ECLI:NL:GHDHA:2017:4030
Gerechtshof Den Haag
- Hoger beroep
- E.A. Mink
- F.R. Salomons
- M.J.C. Koens
- Rechtspraak.nl
Herziening van kinderalimentatie en draagkrachtverdeling tussen ouders na echtscheiding
In deze zaak heeft het Gerechtshof Den Haag op 20 december 2017 uitspraak gedaan in hoger beroep over de kinderalimentatie die de vader moet betalen voor zijn minderjarige kinderen. De vader, die in hoger beroep ging tegen een eerdere beschikking van de rechtbank, verzocht om een wijziging van de alimentatiebijdrage, die volgens hem te hoog was vastgesteld. De rechtbank had eerder bepaald dat de bijdrage in de kosten van verzorging en opvoeding voor de minderjarigen € 219,- per maand per kind bedroeg, maar de vader stelde dat de behoefte van de kinderen lager was en verzocht om een bijdrage van € 285,53 per kind per maand.

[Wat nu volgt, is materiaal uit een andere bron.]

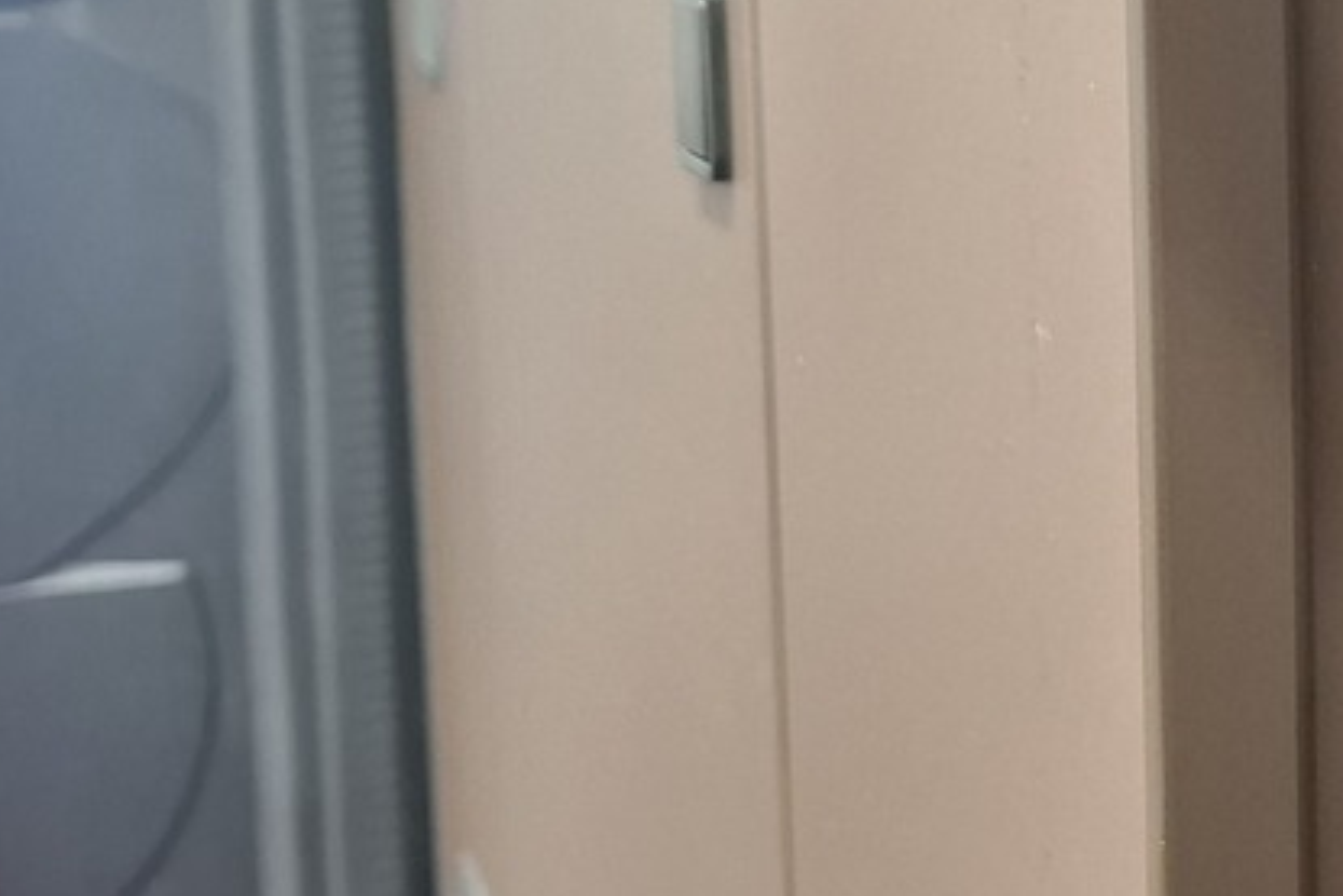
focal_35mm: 83
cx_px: 1968
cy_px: 327
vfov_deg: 16.4
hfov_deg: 21.0
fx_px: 3097
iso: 500
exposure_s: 1/24
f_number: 1.8
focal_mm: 5.54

Het hof heeft de feiten vastgesteld en geconcludeerd dat de behoefte van de minderjarigen gezamenlijk € 545,- per maand bedraagt, wat neerkomt op € 272,50 per kind. Het hof heeft ook de draagkracht van de vader beoordeeld, die varieerde van € 350,- per maand voor drie kinderen tot € 552,- per maand voor vier kinderen. De vader heeft zijn draagkracht onderbouwd met jaaropgaven en andere financiële documenten. Het hof heeft vastgesteld dat de draagkracht van de vader gelijkelijk over de kinderen moet worden verdeeld, wat resulteert in een bijdrage van € 116,- per maand per kind met ingang van 14 juni 2016 en € 138,- per maand per kind met ingang van 3 april 2017.
De beslissing van het hof houdt ook in dat de moeder de eventueel teveel betaalde alimentatie niet hoeft terug te betalen aan de vader, gezien haar financiële situatie. De proceskosten zijn gecompenseerd, wat betekent dat elke partij zijn eigen kosten draagt. Deze uitspraak benadrukt de noodzaak om de draagkracht van ouders en de behoeften van kinderen zorgvuldig af te wegen bij het vaststellen van alimentatieverplichtingen.